Controlling Interactive Music (CIM) is an interactive music system for human-computer duets. Designed as a creativity support system it explores the metaphor of human-machine symbiosis, where the phenomenological experience of interacting with CIM has both a degree of instrumentality and a sense of partnership. Building on Francois Pachet’s (2006) notion of reflexivity, John Young’s (2009) explorations of conversational interaction protocols, and Ian Whalley’s (2012) experiments in networked human-computer music interaction, as well as my own previous work in interactive music systems (Gifford & Brown 2011), CIM applies an activity/relationality/prominence based model of musical duet interaction. Andrew R. Brown, Toby Gifford, and Bradley Voltz developed various iterations of the CIM software from 2012 – 2017.
The CIM system is an interactive music system for use in human-machine creative partnerships. It is designed to sit at a mid-point of the autonomy spectrum, according to Rowe’s instrument paradigm vs player paradigm continuum. CIM accepts MIDI input from a human performer and improvises musical accompaniment. CIM’s behaviour is directed by a model of duet interaction, which utilises various conversational, contrapuntal, and accompaniment metaphors to determine appropriate musical behaviour. An important facet of this duet model is the notion of turn-taking – where the system and the human swap roles as the musical initiator.
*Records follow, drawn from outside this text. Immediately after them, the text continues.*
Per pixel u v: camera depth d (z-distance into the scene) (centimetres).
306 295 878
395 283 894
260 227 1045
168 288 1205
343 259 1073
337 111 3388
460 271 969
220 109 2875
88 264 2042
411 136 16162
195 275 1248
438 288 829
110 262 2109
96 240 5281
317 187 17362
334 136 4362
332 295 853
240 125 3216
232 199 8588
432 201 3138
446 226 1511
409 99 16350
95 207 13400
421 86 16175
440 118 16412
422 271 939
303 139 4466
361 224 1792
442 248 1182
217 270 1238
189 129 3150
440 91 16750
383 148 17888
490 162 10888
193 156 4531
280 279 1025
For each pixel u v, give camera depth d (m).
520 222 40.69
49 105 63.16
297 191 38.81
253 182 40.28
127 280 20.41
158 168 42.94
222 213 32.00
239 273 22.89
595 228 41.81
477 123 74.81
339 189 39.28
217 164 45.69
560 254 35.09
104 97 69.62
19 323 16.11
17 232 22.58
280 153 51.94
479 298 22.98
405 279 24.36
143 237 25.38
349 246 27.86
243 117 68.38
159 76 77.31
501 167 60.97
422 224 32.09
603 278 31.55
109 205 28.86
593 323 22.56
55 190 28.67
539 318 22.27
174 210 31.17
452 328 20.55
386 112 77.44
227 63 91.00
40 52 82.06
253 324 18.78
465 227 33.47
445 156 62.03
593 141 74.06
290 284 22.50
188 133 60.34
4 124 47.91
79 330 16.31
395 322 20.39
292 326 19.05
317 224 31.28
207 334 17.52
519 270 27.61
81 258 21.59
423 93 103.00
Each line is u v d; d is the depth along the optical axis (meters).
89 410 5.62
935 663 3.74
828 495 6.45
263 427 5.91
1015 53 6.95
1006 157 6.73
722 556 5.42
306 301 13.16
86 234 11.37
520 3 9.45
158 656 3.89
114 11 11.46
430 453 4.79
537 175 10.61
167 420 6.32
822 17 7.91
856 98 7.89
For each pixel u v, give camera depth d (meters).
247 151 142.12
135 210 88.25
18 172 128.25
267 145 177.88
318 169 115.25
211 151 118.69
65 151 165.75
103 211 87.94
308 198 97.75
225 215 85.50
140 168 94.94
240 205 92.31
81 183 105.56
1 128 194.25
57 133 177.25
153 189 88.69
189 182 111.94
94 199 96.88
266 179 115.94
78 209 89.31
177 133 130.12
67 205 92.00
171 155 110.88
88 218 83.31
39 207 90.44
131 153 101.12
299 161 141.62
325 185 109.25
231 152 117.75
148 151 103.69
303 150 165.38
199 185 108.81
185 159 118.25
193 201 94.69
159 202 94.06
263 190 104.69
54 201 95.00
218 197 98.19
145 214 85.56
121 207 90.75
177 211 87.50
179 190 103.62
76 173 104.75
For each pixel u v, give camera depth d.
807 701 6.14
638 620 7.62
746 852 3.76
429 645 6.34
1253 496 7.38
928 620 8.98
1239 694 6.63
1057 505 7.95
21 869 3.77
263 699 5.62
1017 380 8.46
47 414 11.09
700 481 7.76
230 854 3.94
CIM listens to and generates MIDI data. In doing so, CIM is responding to the performance of the musician while simultaneously performing its own output. Typically, CIM performances involve two digitally enabled acoustic pianos (Yamaha Disklaviers), which, in this case, turn the performance gestures (live and MIDI based) into sound. Extending this use of performance data as a method of interaction, the musician’s piano pedals are used to control aspects of CIM’s behaviour. Extending Di Scipio’s turn of phrase when discussing sound as an user interface, this method of musician-machine interaction can be termed ‘performance as interface’.
Improvisation is generative, it is relational, and it is temporal (Ingold and Hallam 2007). Accordingly, the CIM software creates a relational connection with a musician by using the material played by the human performer as the basis for its generated performance. This use of imitation and interpretation forms the basis for describing the system as reflexive. I agree with Ingold and Hallam when they argue that imitation is not simple repetition ‘but entails a complex and ongoing alignment of observation of the model with action in the world’ (Ingold and Hallam 2007, 5). Even though computational recording and playback might be more simple-minded than human imitation, experiences with designing CIM reveal that even though playback itself is straightforward, the decisions about what and when to play are certainly not. They require adherence to cultural expectations, such as the maintenance of stylistic conventions and the tracking of the dynamic development of the human musician’s performance.